Trabalhadores das empreiteiras do setor elétrico iniciaram greve por tempo indeterminado em São Paulo, nesta sexta-feira (12). A paralisação começou com forte adesão nas bases, após meses de negociação, uma greve de 72 horas, audiências no Tribunal Regional do Trabalho de São Paulo (TRT-SP) e a recusa das empresas em apresentar uma proposta considerada suficiente pela categoria.
O Sindicato dos Eletricitários de São Paulo afirmou que o primeiro dia de greve desmontou a justificativa das empreiteiras de que não haveria recursos para garantir ganho real aos salários. Relatos recebidos pela entidade indicaram que empresas passaram a pressionar trabalhadores para que não aderissem à paralisação e chegaram a oferecer valores de até R$ 500 por dia para quem aceitasse furar o movimento.
A greve ocorre em meio à campanha salarial 2026/2027 dos trabalhadores de empreiteiras que atuam no setor elétrico. A categoria reivindica valorização profissional, melhoria de salários, avanços em benefícios e condições de trabalho. Para o sindicato, a atividade dos eletricitários exige formação, treinamento e responsabilidade, já que envolve serviços essenciais, segurança da população e funcionamento da rede elétrica.

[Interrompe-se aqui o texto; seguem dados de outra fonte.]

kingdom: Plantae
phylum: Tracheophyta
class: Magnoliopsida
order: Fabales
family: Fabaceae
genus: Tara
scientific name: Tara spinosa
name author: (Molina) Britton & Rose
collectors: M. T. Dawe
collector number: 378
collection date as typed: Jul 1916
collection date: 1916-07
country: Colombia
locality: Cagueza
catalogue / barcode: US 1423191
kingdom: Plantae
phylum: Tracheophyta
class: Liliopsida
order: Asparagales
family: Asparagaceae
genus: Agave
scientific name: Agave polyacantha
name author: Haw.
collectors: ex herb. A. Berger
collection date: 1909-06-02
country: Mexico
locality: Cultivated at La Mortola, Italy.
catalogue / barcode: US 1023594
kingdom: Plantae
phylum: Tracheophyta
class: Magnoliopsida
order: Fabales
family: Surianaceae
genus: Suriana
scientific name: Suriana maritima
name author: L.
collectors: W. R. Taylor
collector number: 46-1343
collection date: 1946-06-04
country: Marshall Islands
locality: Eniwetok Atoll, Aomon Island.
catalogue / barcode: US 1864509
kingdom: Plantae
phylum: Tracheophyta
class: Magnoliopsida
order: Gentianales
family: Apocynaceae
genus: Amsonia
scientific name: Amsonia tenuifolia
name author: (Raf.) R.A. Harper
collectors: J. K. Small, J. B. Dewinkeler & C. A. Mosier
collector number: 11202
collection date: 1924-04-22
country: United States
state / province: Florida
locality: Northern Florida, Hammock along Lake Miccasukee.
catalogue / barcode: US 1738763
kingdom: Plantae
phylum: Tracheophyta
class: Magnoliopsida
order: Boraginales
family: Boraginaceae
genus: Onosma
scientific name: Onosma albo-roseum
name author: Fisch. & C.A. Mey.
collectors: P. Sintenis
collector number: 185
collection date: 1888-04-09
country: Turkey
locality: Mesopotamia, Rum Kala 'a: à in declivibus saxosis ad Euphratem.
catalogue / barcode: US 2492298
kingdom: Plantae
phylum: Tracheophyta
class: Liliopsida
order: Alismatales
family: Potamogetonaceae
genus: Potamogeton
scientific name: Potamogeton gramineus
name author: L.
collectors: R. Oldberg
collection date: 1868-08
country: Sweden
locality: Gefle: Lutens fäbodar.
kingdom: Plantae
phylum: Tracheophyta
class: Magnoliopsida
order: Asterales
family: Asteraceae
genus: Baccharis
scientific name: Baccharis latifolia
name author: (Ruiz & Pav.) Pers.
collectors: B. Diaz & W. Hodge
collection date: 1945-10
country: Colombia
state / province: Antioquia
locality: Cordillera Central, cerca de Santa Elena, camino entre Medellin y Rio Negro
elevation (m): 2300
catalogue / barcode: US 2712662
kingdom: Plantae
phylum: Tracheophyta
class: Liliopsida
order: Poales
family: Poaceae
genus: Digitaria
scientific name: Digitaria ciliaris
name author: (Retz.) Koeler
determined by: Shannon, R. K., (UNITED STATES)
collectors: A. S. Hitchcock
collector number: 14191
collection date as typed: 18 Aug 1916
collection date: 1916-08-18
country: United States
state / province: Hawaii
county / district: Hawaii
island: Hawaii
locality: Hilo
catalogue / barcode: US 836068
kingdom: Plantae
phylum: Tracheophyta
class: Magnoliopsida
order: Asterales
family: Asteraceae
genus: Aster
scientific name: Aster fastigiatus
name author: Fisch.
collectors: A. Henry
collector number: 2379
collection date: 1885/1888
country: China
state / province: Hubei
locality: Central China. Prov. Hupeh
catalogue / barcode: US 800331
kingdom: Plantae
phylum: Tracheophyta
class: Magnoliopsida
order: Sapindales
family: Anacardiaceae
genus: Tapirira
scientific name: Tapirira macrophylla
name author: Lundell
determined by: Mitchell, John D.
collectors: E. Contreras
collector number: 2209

O presidente do Sindicato dos Eletricitários de São Paulo, Eduardo Annunciato, o Chicão, avaliou que a reação das empresas mostra que há margem financeira para atender às reivindicações. A entidade informou que conversas com concessionárias contratantes já apontavam a existência de recursos para melhorar as condições dos trabalhadores. A pressão contra a greve, portanto, foi apresentada como sinal de que a falta de dinheiro não seria o problema central.
A Conecta foi citada como exemplo de empresa que avançou nas negociações. A proposta aprovada pelos trabalhadores da empresa incluiu ganho real, escala 5×2, melhorias em benefícios e avanços em cláusulas sociais. Outras empresas também teriam procurado o sindicato nos últimos dias e sinalizado disposição para apresentar propostas. A expectativa da entidade é que esses encaminhamentos sejam formalizados e submetidos à avaliação das bases.
O sindicato afirmou que a greve continuará até que haja avanços concretos. Além da paralisação nas portas das empresas, a entidade pretende ampliar ações contra irregularidades e descumprimentos trabalhistas. Também foi mencionada a possibilidade de trabalhadores ingressarem com ações de rescisão indireta contra empresas que mantêm condições consideradas abusivas. A paralisação, portanto, ultrapassa a disputa salarial imediata e coloca em discussão o modelo de terceirização no setor elétrico.